↓↓↓
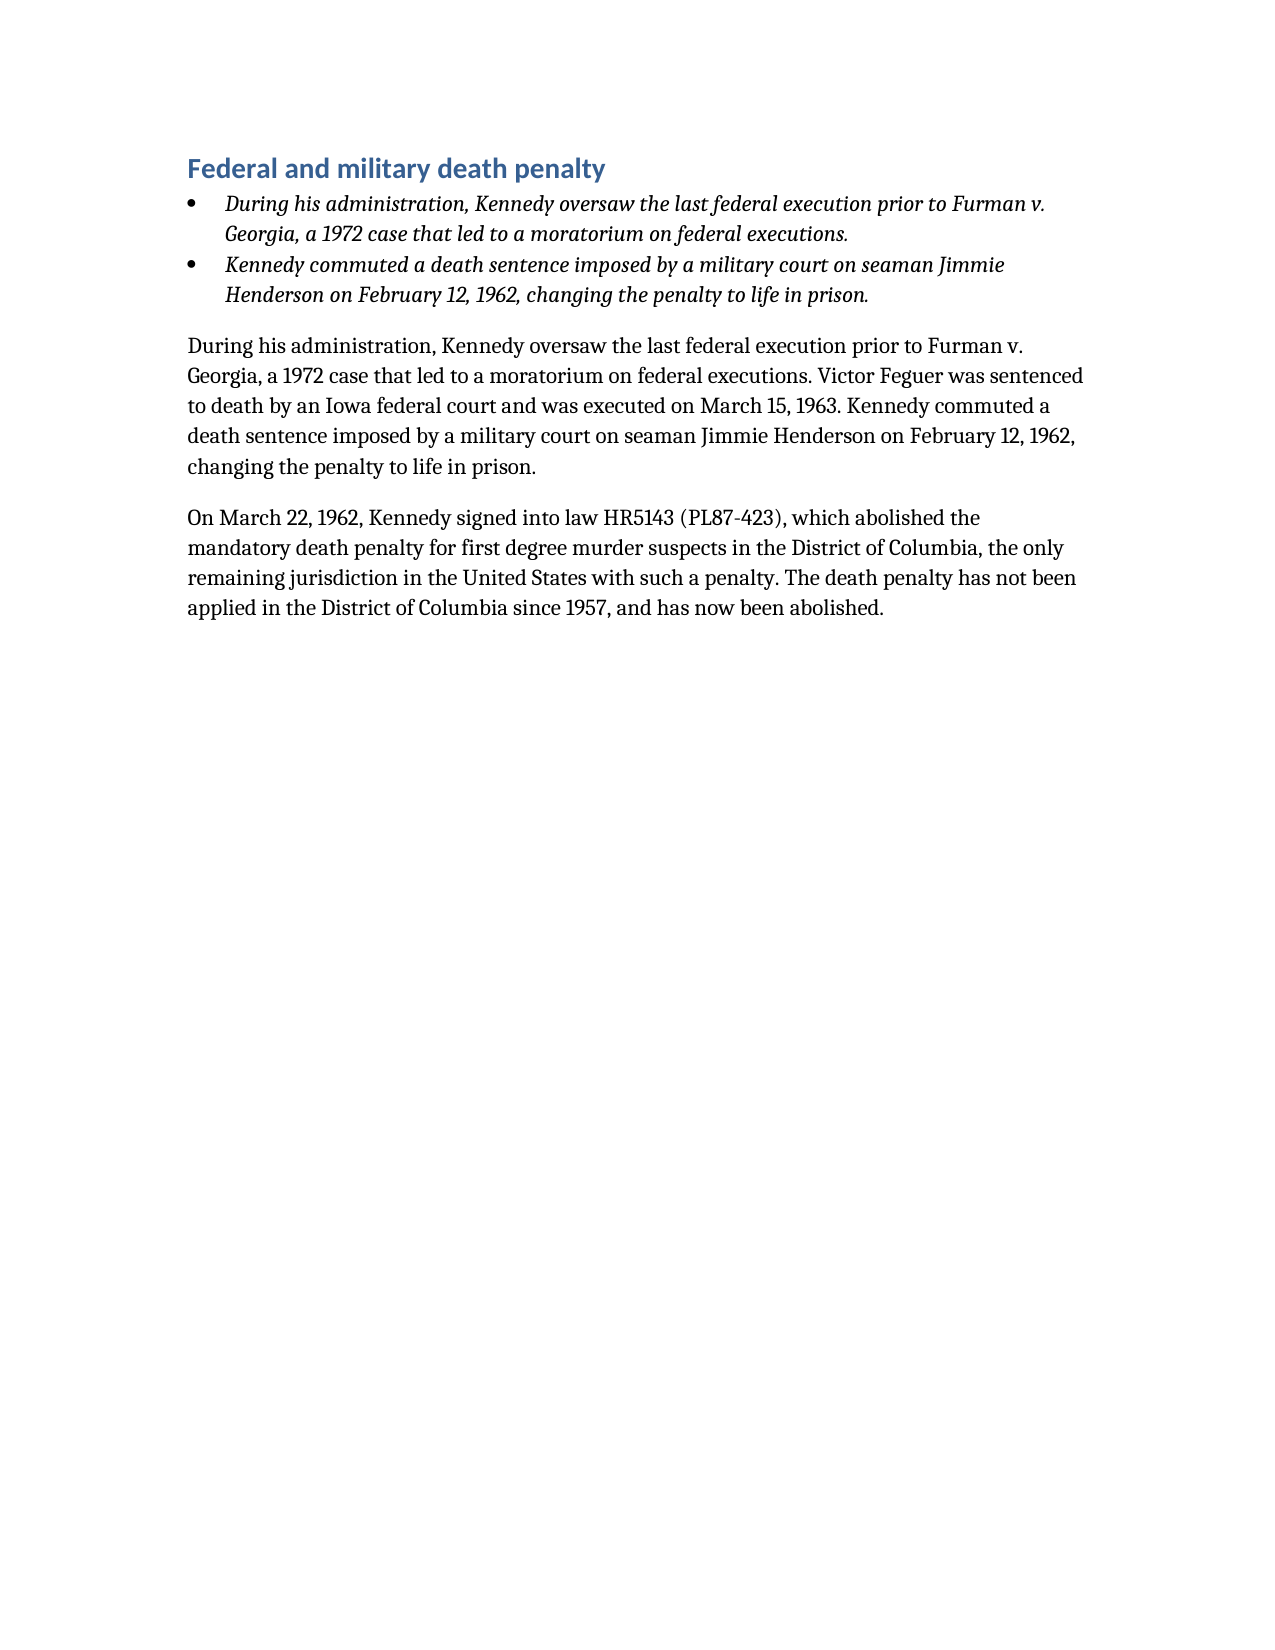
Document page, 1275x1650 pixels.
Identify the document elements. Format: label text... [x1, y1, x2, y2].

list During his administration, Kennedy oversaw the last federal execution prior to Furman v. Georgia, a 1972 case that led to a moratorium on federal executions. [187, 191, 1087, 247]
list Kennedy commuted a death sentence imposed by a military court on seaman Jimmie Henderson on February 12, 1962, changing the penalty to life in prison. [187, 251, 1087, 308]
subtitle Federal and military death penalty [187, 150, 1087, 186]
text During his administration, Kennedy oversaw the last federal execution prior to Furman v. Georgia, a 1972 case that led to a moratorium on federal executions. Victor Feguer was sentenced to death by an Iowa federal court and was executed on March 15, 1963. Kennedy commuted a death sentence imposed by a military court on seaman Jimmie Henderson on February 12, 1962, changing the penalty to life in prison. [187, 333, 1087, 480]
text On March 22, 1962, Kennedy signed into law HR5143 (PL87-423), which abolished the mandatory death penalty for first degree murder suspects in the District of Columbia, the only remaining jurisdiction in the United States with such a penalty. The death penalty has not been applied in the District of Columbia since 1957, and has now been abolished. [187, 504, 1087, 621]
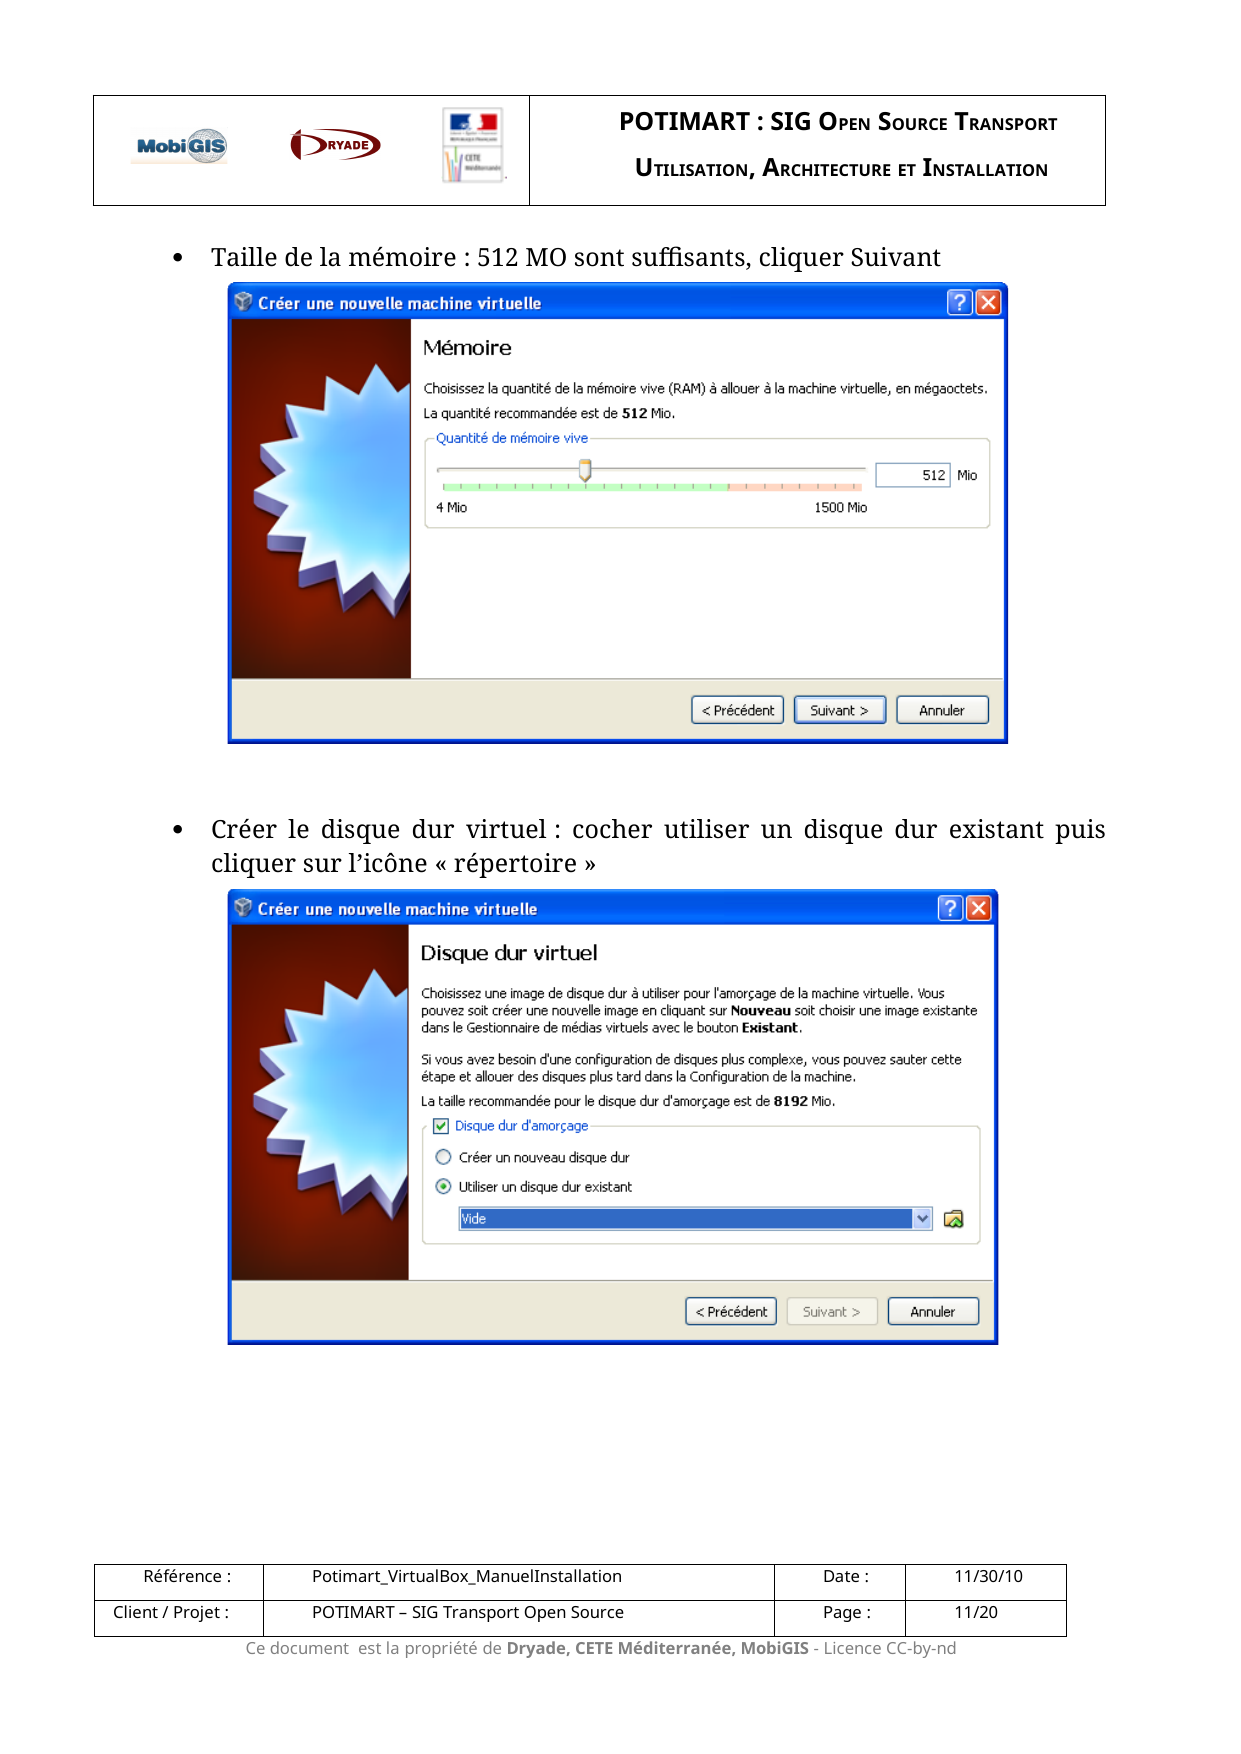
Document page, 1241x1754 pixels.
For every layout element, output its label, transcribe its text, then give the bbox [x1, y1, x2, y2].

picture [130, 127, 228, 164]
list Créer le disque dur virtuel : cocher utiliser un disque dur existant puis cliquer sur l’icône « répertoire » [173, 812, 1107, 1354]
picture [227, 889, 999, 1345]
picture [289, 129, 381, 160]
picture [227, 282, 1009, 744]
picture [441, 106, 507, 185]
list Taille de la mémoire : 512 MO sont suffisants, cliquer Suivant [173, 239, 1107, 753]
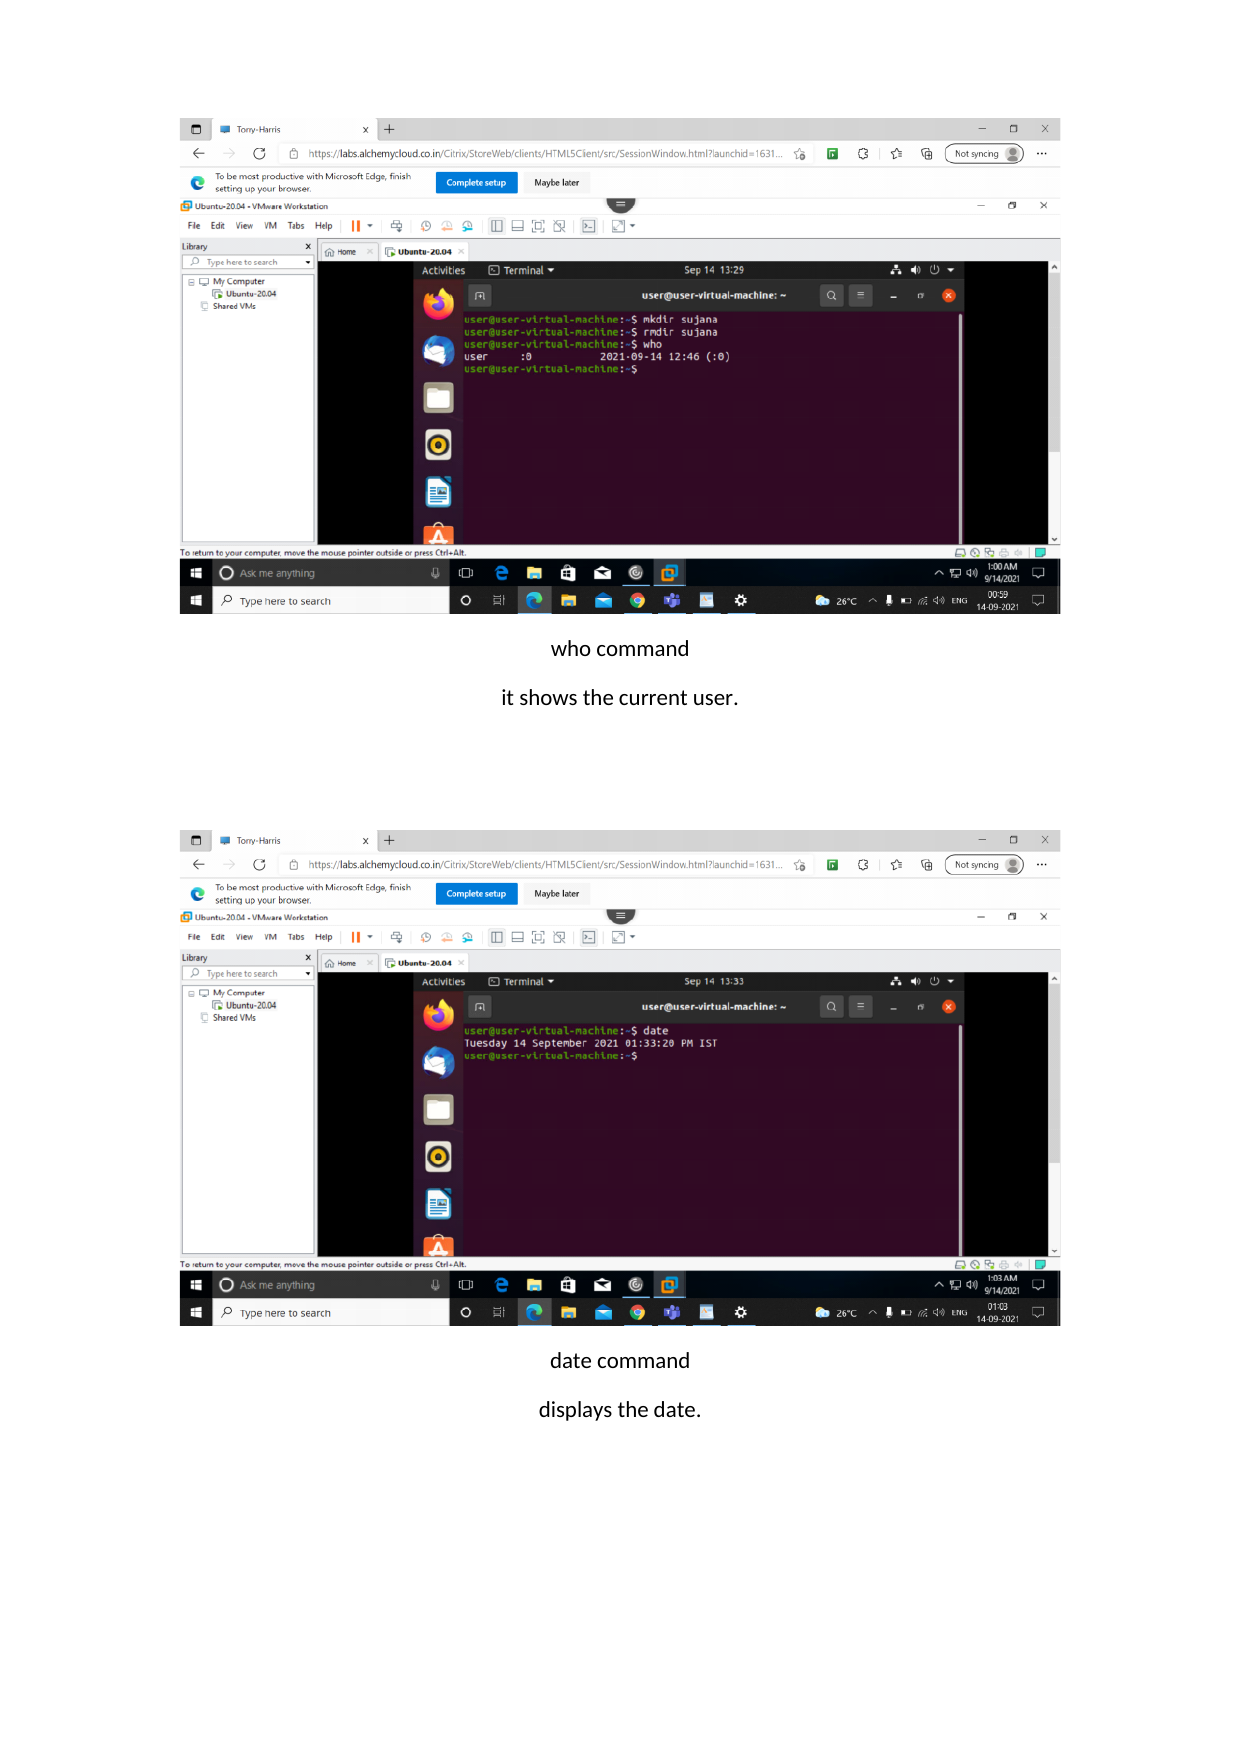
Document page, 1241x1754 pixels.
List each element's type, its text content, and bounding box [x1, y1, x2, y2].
↑↑↑
-- Problem to solve --
Rewrite the lines from the very first one through the line that contains "list Kennedy commuted", inclusive, changing "Identify" to "Detect" and leaving everything else as it is. Leave the pictures out of your answer.

-- Problem solution --
Document page, 1275x1650 pixels.
Detect the document elements. Format: label text... [x1, y1, x2, y2].

list During his administration, Kennedy oversaw the last federal execution prior to Furman v. Georgia, a 1972 case that led to a moratorium on federal executions. [187, 191, 1087, 247]
list Kennedy commuted a death sentence imposed by a military court on seaman Jimmie Henderson on February 12, 1962, changing the penalty to life in prison. [187, 251, 1087, 308]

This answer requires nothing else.